Pirates of the Caribbean producer Jerry Bruckheimer has indicated that possibilities for a sixth Pirates movie may hinge on how well Pirates of the Caribbean: Dead Men Tell No Tales performs upon its home release. Dead Men Tell No Tales received generally weak reviews and underperformed at the domestic box office, becoming the first Pirates film not to crack the $200 million mark in the U.S. Worldwide the film has grossed $792 million, ranking it fourth-highest in series history, well behind the last three installments.
Coming six years after the fourth installment in the series, Pirates of the Caribbean: Dead Men Tell No Tales adheres to the basic Pirates formula: Johnny Depp's Captain Jack Sparrow gets into various scrapes that he survives in amusing fashion, and is ultimately pitted against some supernatural force arising out of the sea, in this case Javier Bardem's vengeful Captain Salazar. Series regulars Geoffrey Rush, Keira Knighley and Orlando Bloom all make return appearances, while new younger cast-members Kaya Scodelario and Brenton Thwaites climb aboard too.
Originally it was reported that Pirates 6 would film back-to-back with Pirates 5, but after the fifth film's somewhat disappointing box office returns, some wondered if Disney would go ahead with any further plans for the franchise. In an interview with Yahoo! Movies, series producer Jerry Bruckheimer indicated that plans for Pirates 6 could still go forward if Dead Men Tell No Tales does well enough in its home release:
“Well, I hope we can continue to make it, but you know we’ve been having so much fun just promoting this one right now that we’ll just have to wait and see. Hopefully it’s very successful on DVD as the other ones have been. Then hopefully we’ll sit down and see where we go.”
Bruckheimer also addressed charges that Dead Men Tell No Tales was a box office failure, arguing that the film would have grossed $1 billion worldwide if today's currency exchange rates were the same as in 2011 when On Stranger Tides cracked the $1 billion mark. Bruckheimer slammed negative media reports about the film's performance:
“The media likes to run with the reviews and we didn’t get great reviews, so they like to say it didn’t do well. But god it’s at what, $790 [million] now? It’s amazing.”
The soft returns for Dead Men Tell No Tales became part of a larger narrative about overall "franchise fatigue," a phenomenon that seemed to set in big-time this summer at least in the United States. Looking at the lower box office returns for franchise movies like Transformers: The Last Knight, The Mummy and Alien: Covenant, it's hard to reach any conclusion other than audiences losing interest in some long-running series and longing for more original fare.
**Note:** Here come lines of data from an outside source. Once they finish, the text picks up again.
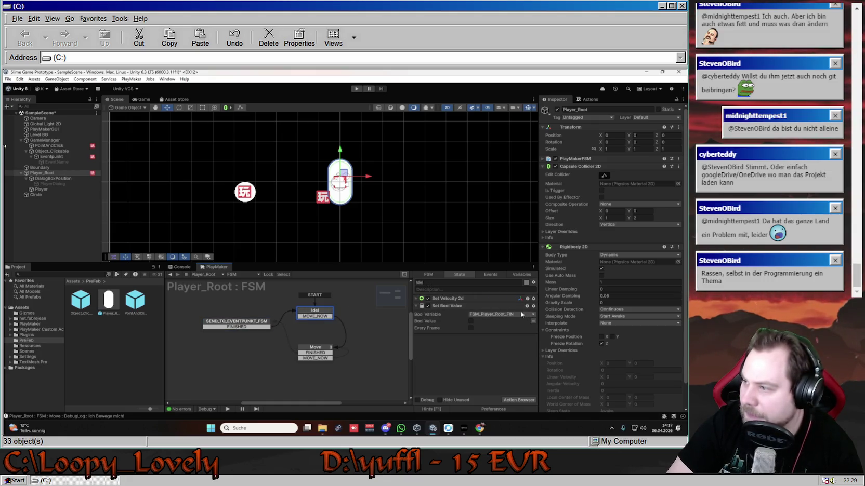
click(451, 306)
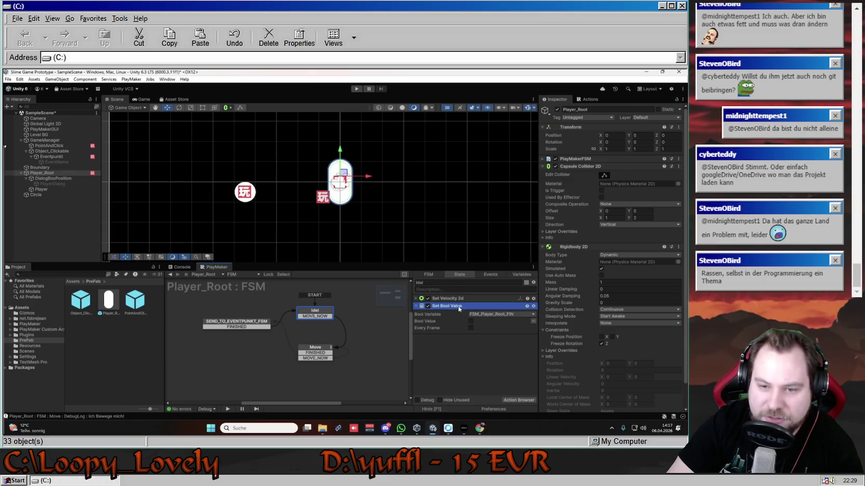
key(Delete)
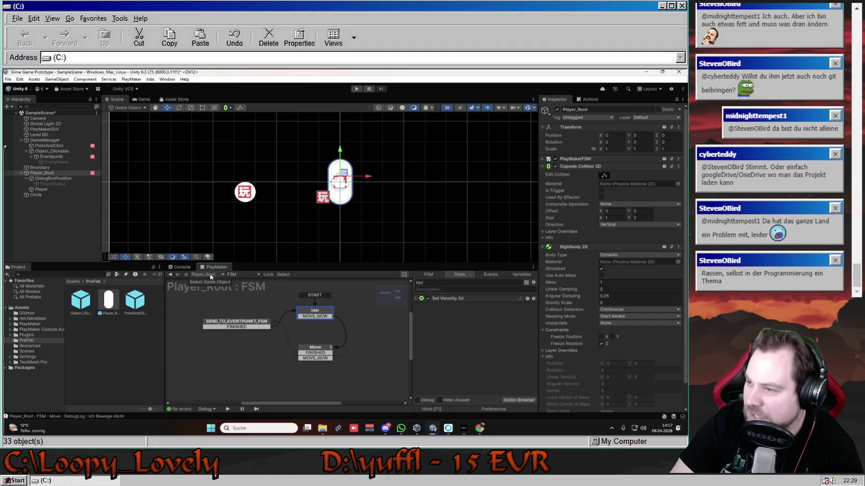
Step: Add a Set Bool Value action on FSM_Player_Root_FIN to Eventpunkt's LOOK state, then enter Play mode
click(56, 155)
click(339, 315)
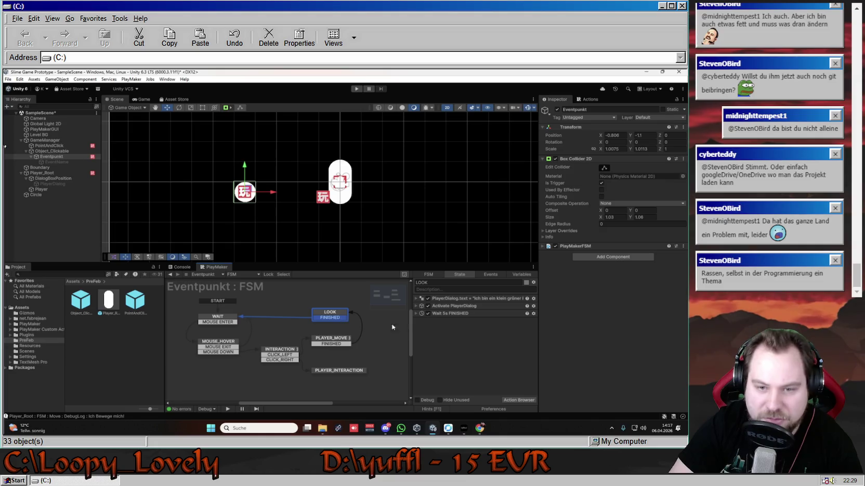
right_click(448, 326)
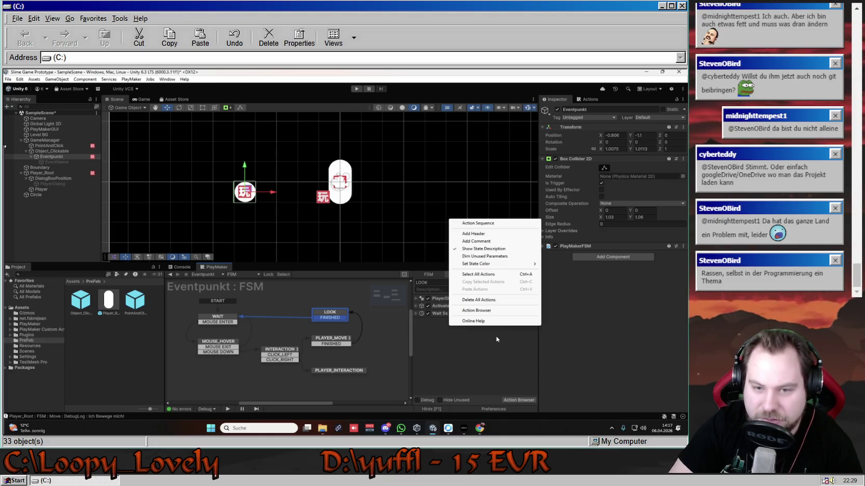
click(438, 326)
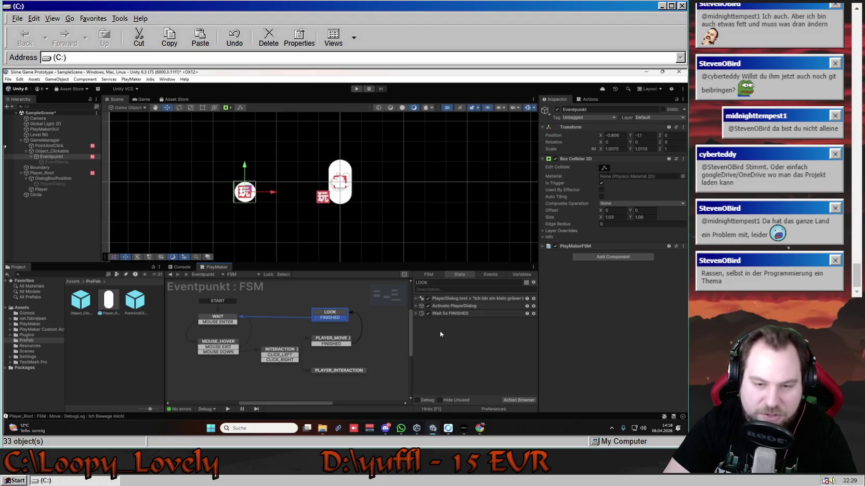
click(589, 99)
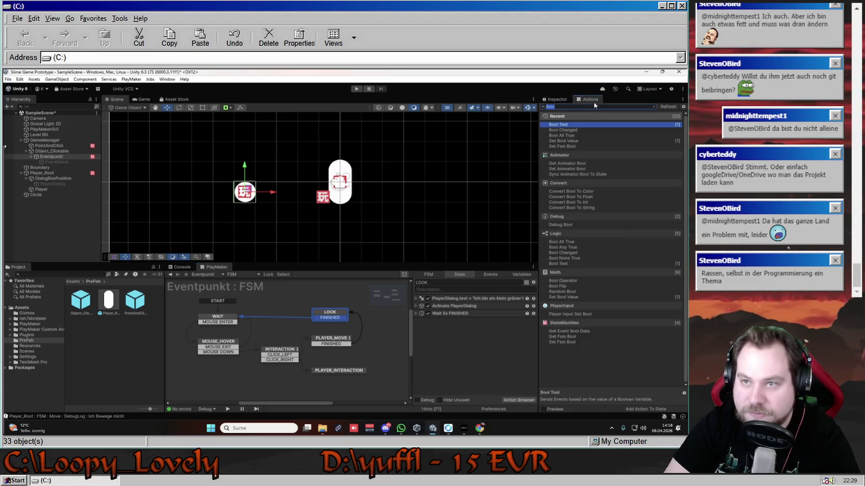
double_click(571, 141)
click(473, 329)
mouse_move(515, 345)
click(575, 345)
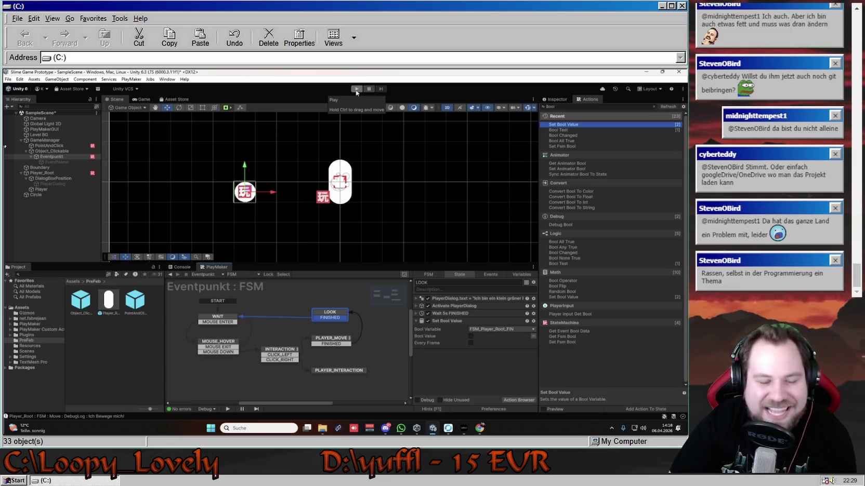
click(356, 89)
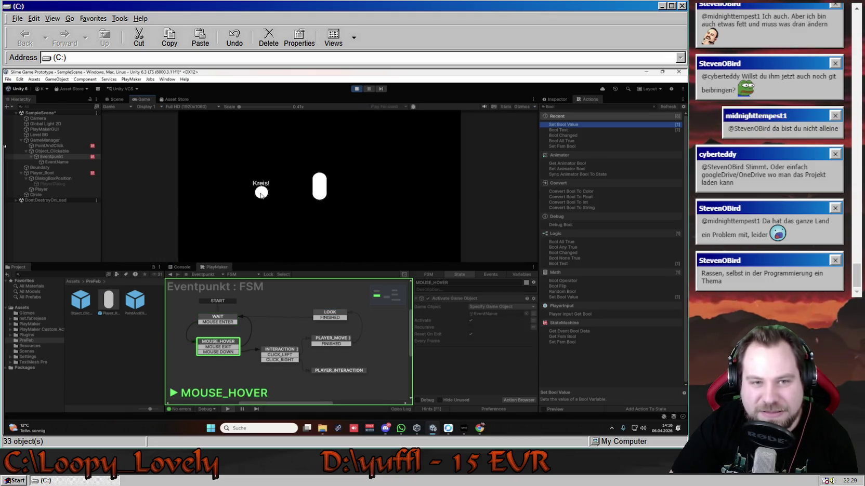
Step: Test-play by sending the slime to the circle and away to the right twice
click(262, 194)
click(357, 188)
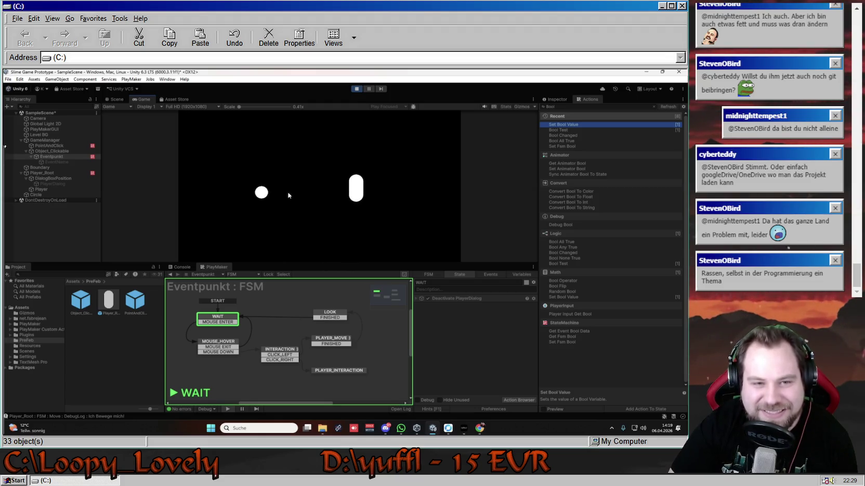
click(261, 193)
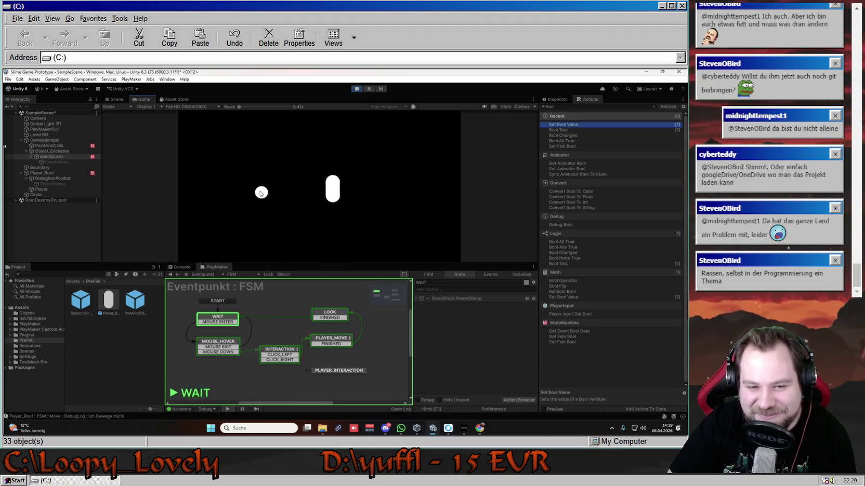
click(346, 195)
Step: Stop the game and move Set Bool Value above Wait 5s FINISHED in LOOK
key(ctrl+p)
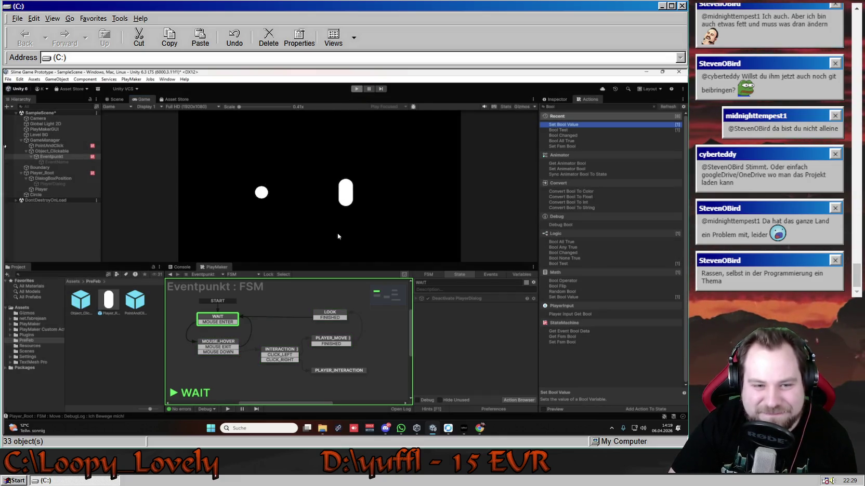
click(334, 316)
drag(446, 320, 440, 311)
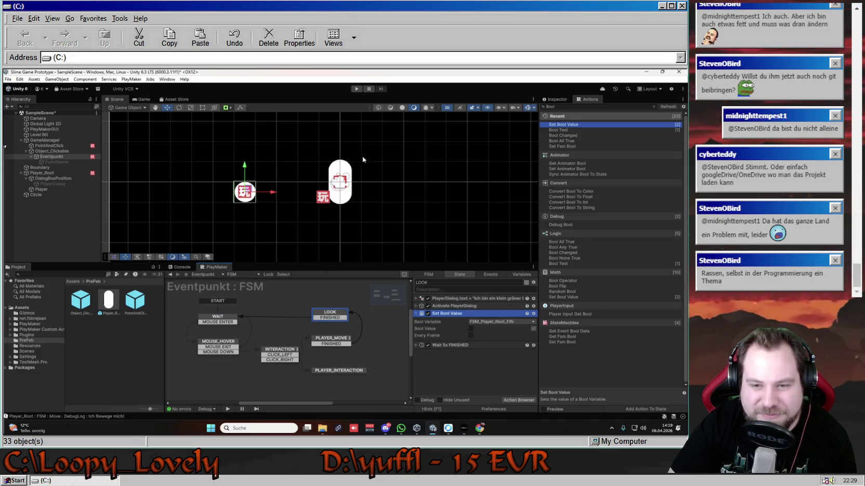
Step: Review PLAYER_MOVE's Bool Test, then restart the game in Play mode
click(334, 341)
Still, it appears Pirates 5 could have a future despite its waning box office performance. The Pirates films have always been strong performers in the physical media sales department, with the last three racking up a reported $734 million in DVD and Blu-ray sales. Dead Men Tell No Tales will be available via digital download on September 19th and on Blu-ray on October 3rd, and Jerry Bruckheimer and company will be keeping their eyes on the sales numbers to determine whether there is any financial incentive for them to continue the long-running Pirates of the Caribbean series.